I am new to image smoothing and I want to check if I understood correctly how a 2D image processing filter works. I learned that Gaussian smoothing filters can be described as convolutions. For a 2D image, the formula is:
g(x, y) = \omega \ast f(x, y) = \sum_{dx=-a}^{a} \sum_{dy=-b}^{b} \omega(dx, dy) \cdot f(x-dx, y-dy)
Now I am wondering if this is directly transferable to 1D. Would the formula look like this?
g(x) = \omega \ast f(x) = \sum_{dx=-a}^{a} \omega(dx) \cdot f(x - dx)
I think this can work for my case, as the Gaussian function is also separable from 2D to two 1D convolutions, but I am not entirely sure if the idea for the convolution formula stays the same.
Any feedback, if this is correct or not (then how) is appreciated!
Gaussian filters are separable.

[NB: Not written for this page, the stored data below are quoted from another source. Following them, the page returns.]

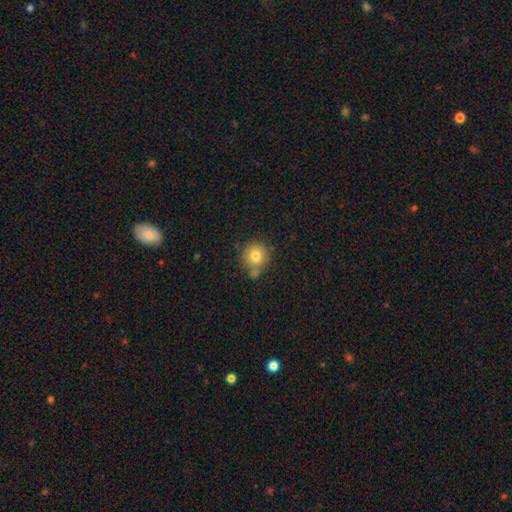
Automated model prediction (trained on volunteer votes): smooth_or_featured: smooth (p=0.78) [alt: featured or disk p=0.12]
how_rounded: round (p=0.90) [alt: in between p=0.09]
merging: none (p=0.61) [alt: merger p=0.18]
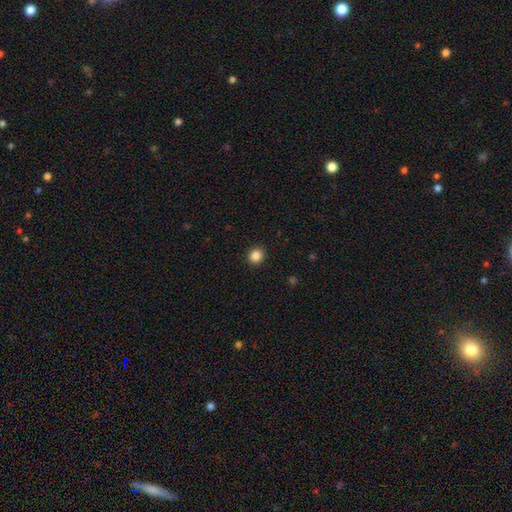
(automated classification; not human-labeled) This is clearly a smooth galaxy (85%). How rounded: clearly round (87%). Merging: clearly none (92%).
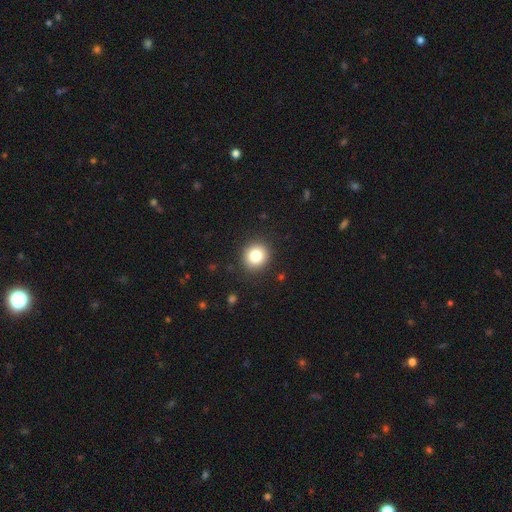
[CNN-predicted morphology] smooth-or-featured: smooth: 81% | star or artifact: 11% | featured or disk: 8%
  how-rounded: round: 89% | in between: 10% | cigar-shaped: 1%
  merging: none: 90% | minor disturbance: 6% | major disturbance: 2% | merger: 1%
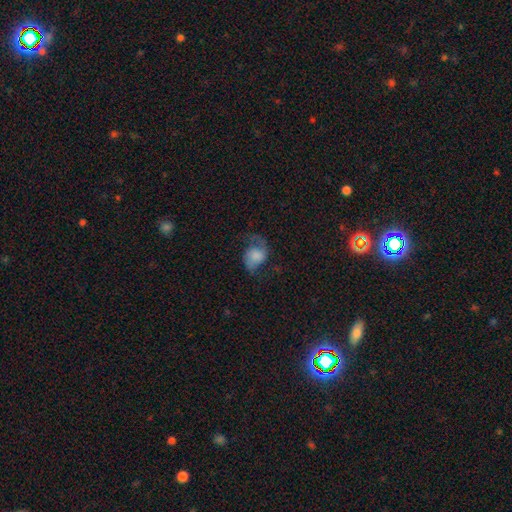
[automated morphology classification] Smooth or featured? Predicted: featured or disk (p=0.54). Edge-on disk? Predicted: no (p=0.97). Bar? Predicted: no (p=0.72). Spiral arms? Predicted: yes (p=0.89). Bulge size? Predicted: none (p=0.27, tied with large). Merging? Predicted: none (p=0.51).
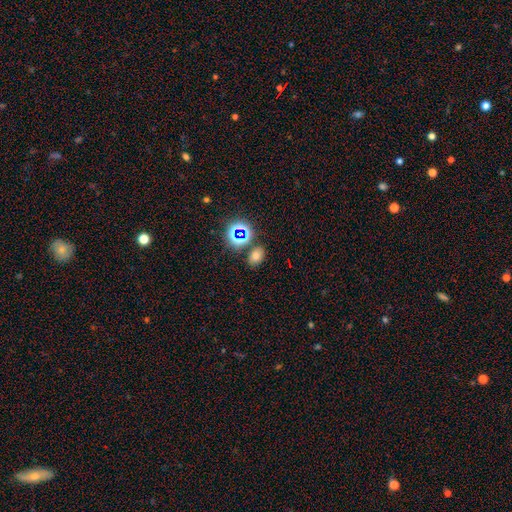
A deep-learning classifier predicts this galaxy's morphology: This is likely a smooth galaxy (68%). How rounded: likely in between (75%). Merging: likely none (79%).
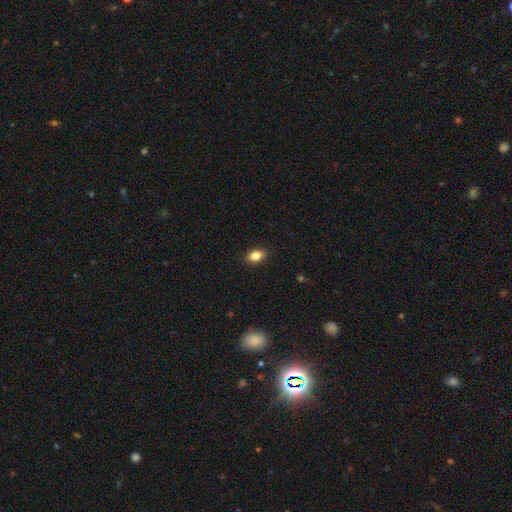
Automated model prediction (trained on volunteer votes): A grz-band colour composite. It shows a smooth galaxy with no disk features (83%) that is in between round and cigar-shaped (82%). Merging: none (88%).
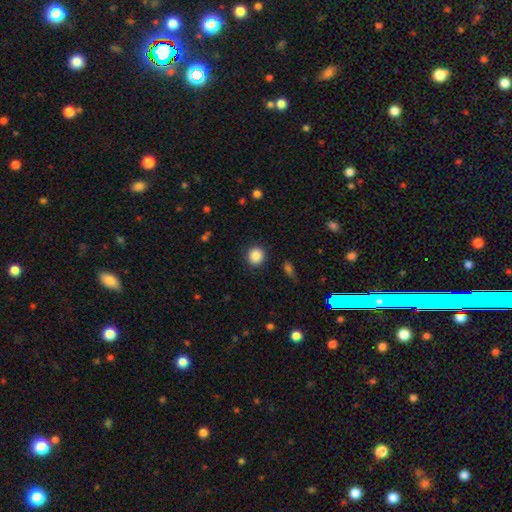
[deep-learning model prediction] Smooth or featured? smooth (88%)
How rounded? round (91%)
Merging? none (90%)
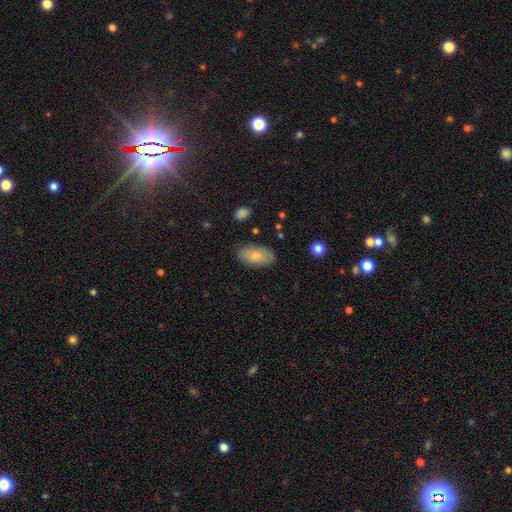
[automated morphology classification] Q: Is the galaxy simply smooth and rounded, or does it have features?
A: smooth — 75%.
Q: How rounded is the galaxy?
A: in between — 94%.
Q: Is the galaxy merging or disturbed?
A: none — 82%.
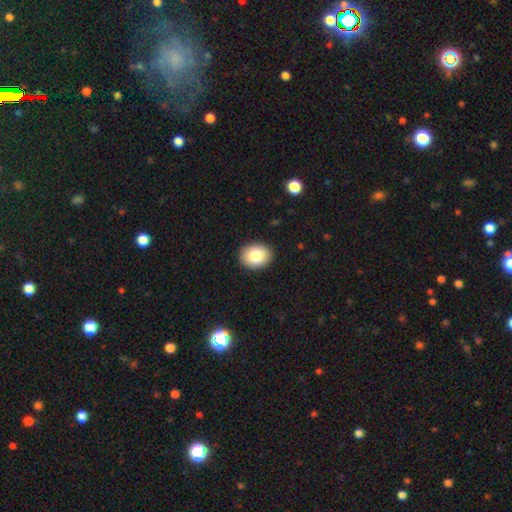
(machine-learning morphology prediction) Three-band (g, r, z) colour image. It shows a smooth galaxy with no disk features (83%) that is in between round and cigar-shaped (53%). Merging: none (90%).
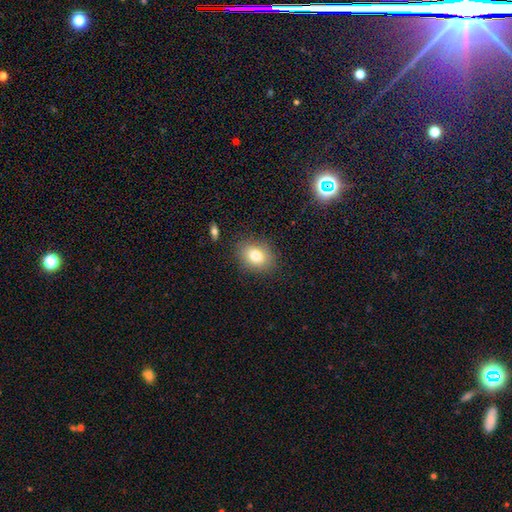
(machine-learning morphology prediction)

And as such you can extend or reduce them to any number of dimensions, as you did. So yes, you can implement a 1D Gaussian convolution as you did, and you can also extend it into as many dimensions as you desire.
However in practical terms you should implement convolutions through the Fourier convolution theorem – https://en.wikipedia.org/wiki/Convolution_theorem
For larger kernels and higher dimensions this will easily outperform the direct convolution. Also its more stable numerically.